I've noticed two ways of writeing "meta charset":
1.<meta charset="utf-8"> 2.<meta name="charset" value="utf-8">
The 1st one is correct. But what about the other one? For example, right now I'm useing PHPStorm as an IDE, and it does not recognize/allow to use attribute "value".
1 Answer
Steven Parker
231,269 PointsThe first example is correct, but the second is not (where did you see that?).
The kind of metadata associated with the tag is based on the other attributes:
- If name is set, it is document-level metadata, applying to the whole page.

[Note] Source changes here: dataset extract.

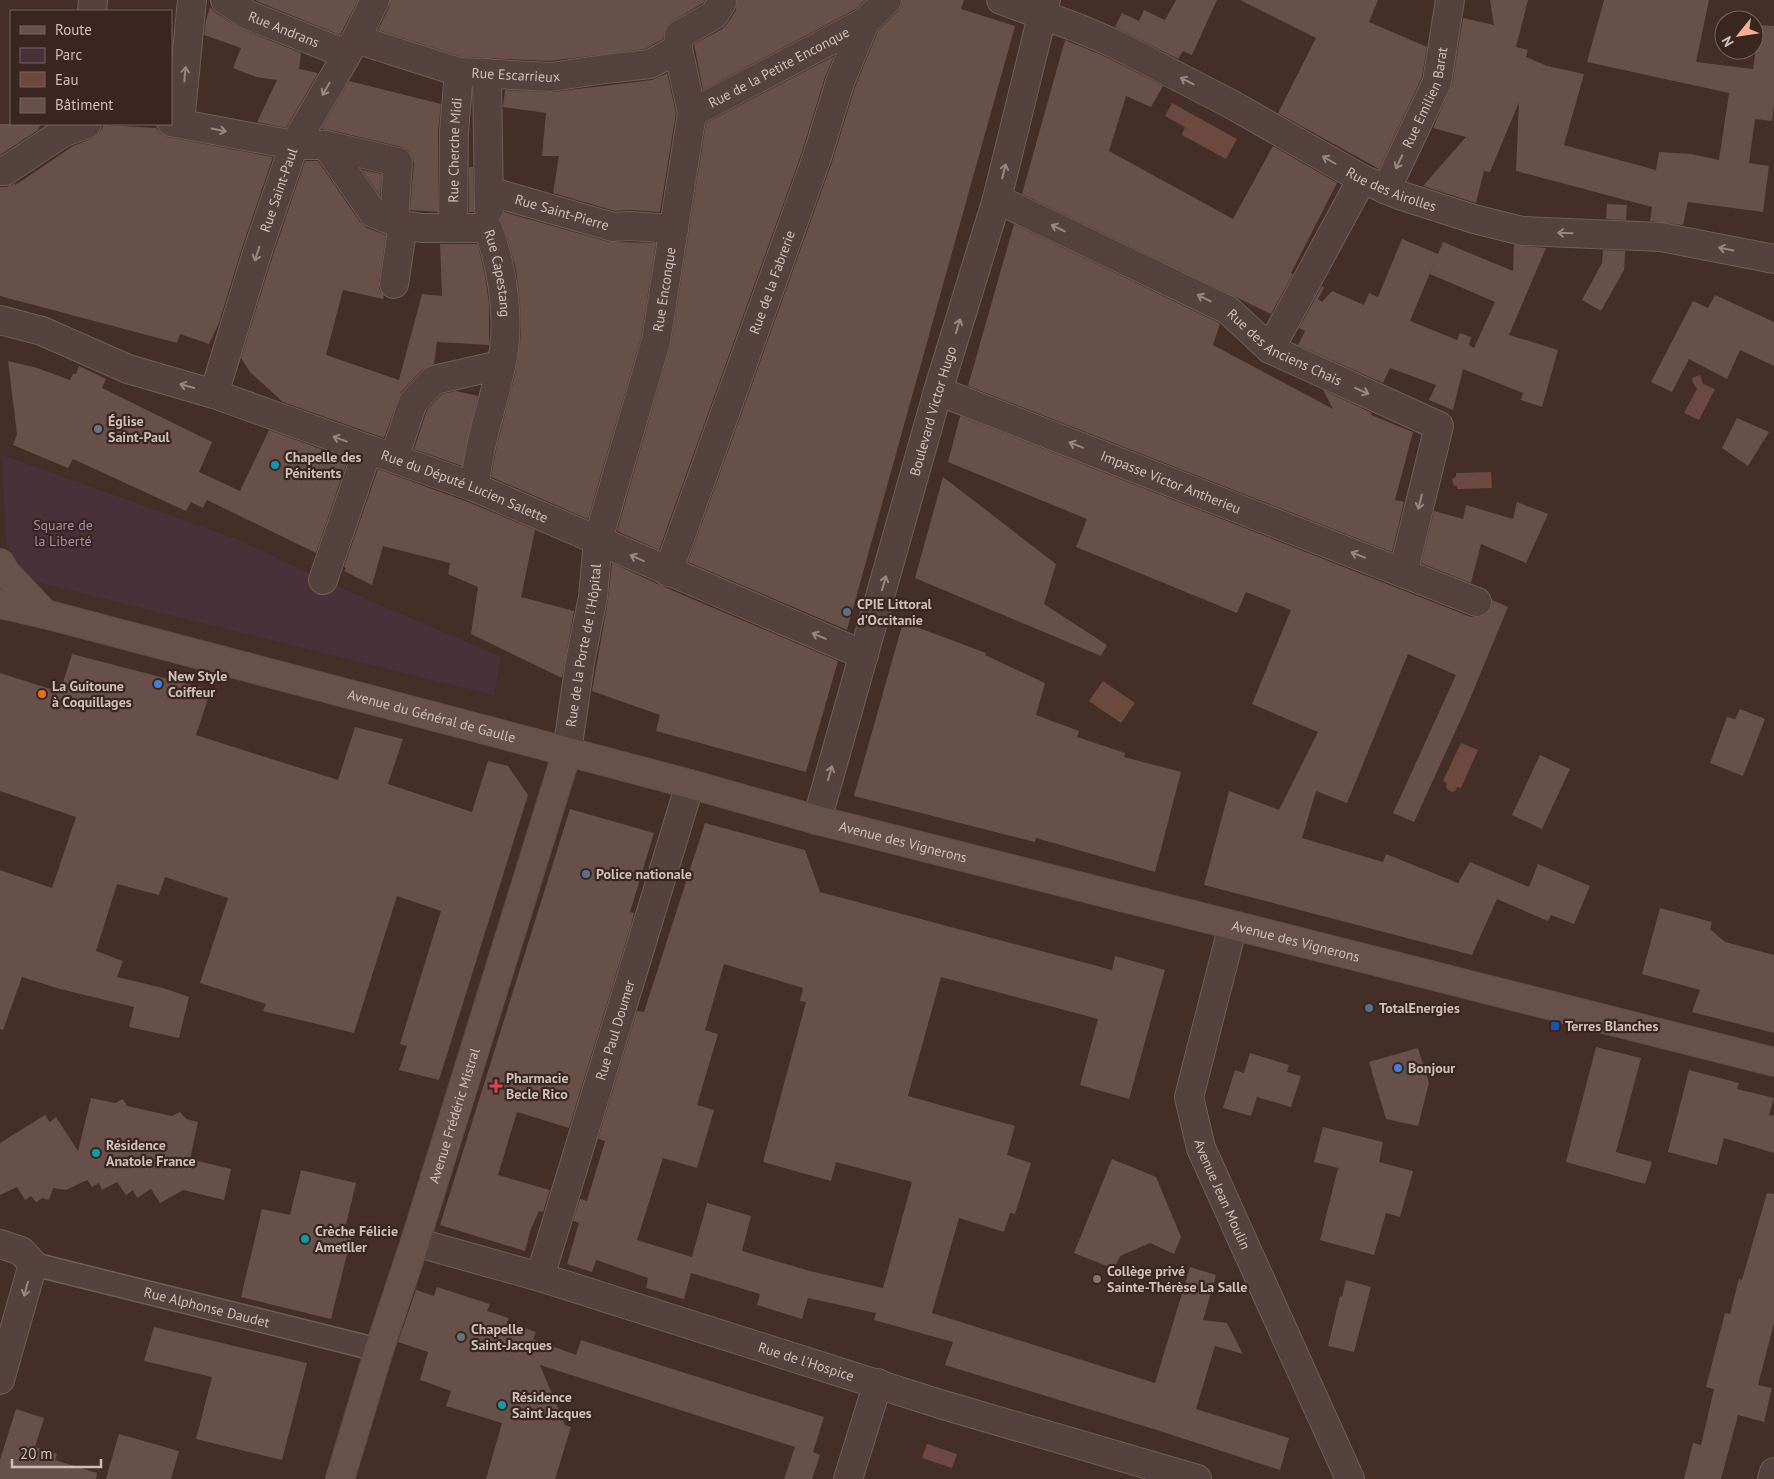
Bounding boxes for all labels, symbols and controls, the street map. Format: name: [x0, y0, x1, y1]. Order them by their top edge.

- If charset is set, it is a charset declaration — the character encoding used by the webpage.
The possible values for the "name" attribute do not include "charset".
For more information see the MDN page on the "meta" tag.
mateuszp
1,277 Pointsmateuszp
1,277 Pointsit appears in one of the "Challenge Task" in JavaScript basic lessons.
<!DOCTYPE html> <html lang="en">
<head> <meta name="charset" value="utf-8"> <meta name="viewport" content="width=device-width, initial-scale=1, minimum-scale=0.5, maximum-scale=0.5, minimal-ui"> <title>Car Sounds</title>
</head>
<body>
</body>
</html>
Steven Parker
231,269 PointsSteven Parker
231,269 PointsRead the MDN page for yourself, then you might want to report that task as a bug to Support. Be sure to give them a link to the challenge page.